Warrants being served for fines, fees left unpaid, officials say
BERRYVILLE -- The revamping of the way Carroll County Circuit Court collects and tracks past-due, court-ordered fines, fees and restitution continues to progress, and the sheriff's office has begun serving warrants for those who have failed to pay, authorities confirmed this week.
The circuit clerk is combing through old court records and payment receipts to issue warrants for those who haven't paid and has made it to names that begin with H as she goes through the alphabetically ordered books.
There are several ways that the sheriff's office has been making contact with those that have failed to pay. Local offenders are being served with warrants at their home and also are being picked up during routine traffic stops; out-of-state offenders are issued a letter advising of the warrant and are provided with options to resolve the balance; and incarcerated offenders and their parole officers are notified of the warrant and given options to satisfy it, officials said.

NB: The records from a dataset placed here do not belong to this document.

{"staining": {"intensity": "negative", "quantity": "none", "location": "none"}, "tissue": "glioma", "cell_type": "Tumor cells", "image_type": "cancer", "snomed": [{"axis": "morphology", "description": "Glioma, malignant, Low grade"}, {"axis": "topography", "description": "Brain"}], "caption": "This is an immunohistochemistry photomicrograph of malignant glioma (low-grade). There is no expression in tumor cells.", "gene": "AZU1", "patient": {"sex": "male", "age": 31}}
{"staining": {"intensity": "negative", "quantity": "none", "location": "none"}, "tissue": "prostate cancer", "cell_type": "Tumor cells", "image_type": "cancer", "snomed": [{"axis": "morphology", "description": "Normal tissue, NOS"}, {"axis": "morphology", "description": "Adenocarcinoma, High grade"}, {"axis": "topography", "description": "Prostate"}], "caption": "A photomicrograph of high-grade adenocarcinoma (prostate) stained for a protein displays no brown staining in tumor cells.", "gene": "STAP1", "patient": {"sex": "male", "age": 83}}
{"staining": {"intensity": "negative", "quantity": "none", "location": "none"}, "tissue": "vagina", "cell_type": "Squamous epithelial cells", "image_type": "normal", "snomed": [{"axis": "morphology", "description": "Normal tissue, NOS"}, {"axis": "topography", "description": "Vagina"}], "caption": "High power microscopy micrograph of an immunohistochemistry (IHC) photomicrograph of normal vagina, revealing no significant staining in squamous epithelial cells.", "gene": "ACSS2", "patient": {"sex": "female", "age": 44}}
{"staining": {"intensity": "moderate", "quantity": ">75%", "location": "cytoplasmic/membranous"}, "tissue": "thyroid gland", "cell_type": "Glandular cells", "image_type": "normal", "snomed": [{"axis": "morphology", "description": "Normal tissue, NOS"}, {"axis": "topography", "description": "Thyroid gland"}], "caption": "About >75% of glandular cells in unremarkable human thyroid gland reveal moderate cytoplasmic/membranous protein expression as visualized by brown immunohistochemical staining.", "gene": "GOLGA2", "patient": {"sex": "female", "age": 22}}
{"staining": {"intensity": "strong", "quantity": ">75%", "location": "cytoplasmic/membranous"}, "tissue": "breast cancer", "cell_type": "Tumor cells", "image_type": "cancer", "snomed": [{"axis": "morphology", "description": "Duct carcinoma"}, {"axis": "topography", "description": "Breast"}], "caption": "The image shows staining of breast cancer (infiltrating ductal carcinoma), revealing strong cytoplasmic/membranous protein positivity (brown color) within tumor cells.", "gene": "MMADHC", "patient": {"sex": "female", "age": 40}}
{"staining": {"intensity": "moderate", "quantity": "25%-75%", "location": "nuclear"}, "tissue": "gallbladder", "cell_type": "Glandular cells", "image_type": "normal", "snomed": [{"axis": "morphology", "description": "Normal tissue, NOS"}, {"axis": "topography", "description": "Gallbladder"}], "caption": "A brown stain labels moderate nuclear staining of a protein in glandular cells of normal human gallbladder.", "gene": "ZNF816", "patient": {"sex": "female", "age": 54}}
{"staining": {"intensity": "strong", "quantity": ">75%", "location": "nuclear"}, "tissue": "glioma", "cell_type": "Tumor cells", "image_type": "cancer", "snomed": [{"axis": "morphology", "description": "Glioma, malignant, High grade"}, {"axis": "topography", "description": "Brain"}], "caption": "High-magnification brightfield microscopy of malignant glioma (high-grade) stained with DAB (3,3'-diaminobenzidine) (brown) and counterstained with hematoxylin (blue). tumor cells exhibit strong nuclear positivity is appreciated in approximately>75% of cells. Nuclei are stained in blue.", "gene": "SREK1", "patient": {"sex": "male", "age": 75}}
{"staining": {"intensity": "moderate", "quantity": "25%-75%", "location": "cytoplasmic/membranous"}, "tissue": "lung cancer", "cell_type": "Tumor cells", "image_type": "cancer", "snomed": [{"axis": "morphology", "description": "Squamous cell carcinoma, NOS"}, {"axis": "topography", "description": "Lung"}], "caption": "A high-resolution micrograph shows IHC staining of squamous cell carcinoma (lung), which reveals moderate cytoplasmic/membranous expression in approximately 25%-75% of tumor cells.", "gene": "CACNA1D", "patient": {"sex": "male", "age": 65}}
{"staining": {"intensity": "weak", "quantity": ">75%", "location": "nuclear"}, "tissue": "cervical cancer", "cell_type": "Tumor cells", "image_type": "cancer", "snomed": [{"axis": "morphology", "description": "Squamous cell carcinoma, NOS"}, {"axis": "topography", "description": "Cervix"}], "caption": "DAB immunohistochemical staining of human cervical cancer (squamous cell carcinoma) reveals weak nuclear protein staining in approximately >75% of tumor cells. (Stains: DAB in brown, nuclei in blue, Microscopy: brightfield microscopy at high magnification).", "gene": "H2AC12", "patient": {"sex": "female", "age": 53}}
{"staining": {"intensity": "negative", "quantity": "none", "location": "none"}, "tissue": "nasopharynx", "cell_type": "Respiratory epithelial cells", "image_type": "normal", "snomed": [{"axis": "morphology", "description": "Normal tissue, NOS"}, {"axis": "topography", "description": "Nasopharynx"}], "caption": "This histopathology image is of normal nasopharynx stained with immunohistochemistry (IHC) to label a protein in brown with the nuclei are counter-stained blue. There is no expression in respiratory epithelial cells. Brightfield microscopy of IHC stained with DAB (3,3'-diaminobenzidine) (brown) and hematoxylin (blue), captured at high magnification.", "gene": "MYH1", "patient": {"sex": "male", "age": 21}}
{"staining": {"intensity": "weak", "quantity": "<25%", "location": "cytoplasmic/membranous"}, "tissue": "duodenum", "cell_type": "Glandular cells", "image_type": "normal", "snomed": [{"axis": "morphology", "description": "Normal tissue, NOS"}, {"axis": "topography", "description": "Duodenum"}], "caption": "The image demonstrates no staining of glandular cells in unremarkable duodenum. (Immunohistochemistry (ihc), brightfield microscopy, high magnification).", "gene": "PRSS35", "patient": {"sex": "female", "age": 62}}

"When I issue failure to pay warrants, I specify that the arrested will be released as soon as they go to the detention center and are given a court date to appear before me," explained Circuit Judge Kent Crow.
According to Crow, the outstanding fines and fees that are owed the county totals well over $1 million -- some have estimated it could be as much as $2 million -- and the court wants to collect.
Judge Crow met with Arkansas Supreme Court Chief Justice Jim Hannah in Little Rock to discuss ways to improve collections. During that meeting, Hannah suggested ways to update the current system and become more effective.
"When I got back I asked the court clerk for a list of people that were 90 days past due, and the clerk was unable to provide that," Crow said. "I wrote a new procedure and recommendation, but it was not implemented.
"A year after I took office I attempted to find out how much was owed to the county but I didn't get an exact calculation; it looks like it is around the $1.2 million mark," he said.
Presently the circuit clerk uses handwritten ledger books to record payment schedules, fines and fees. Circuit Clerk Ramona Wilson acknowledged that the system is not only outdated, it is also inefficient.
"It's hard to guess the amount that is owed to the county; the last time I calculated it was in 1995 and $1.5 million was owed," said Wilson. "It's not an exact science."
And the outdated system is even causing warrants to be issued when they shouldn't be, the judge said.
"In some cases, warrants have been issued for people who have actually paid their fines but unfortunately our books did not reflect that," Crow added.
Other courts, such as the Carroll County District Court, have automated systems that auto-generate a warrant to an individual that has a past-due balance of 30 days.
"Since the Circuit Court only has handwritten ledgers it's almost impossible to go page by page to see who is delinquent," said Sheriff Bob Grudek. "The best way to monitor the fees would be through a computerized system."
Wilson's office has tucked away more than $250,000 for automation funding. She has accumulated this money over many years through record-keeping fees, but she still has not hired a company to set up the system.
"I have been talking with other court offices that are automated to see what system is best, and once I receive all the input I will work with a software company to see if they can customize a plan to meet our needs," Wilson said. "I don't know what the cost would be for an automated system but it can't be that expensive."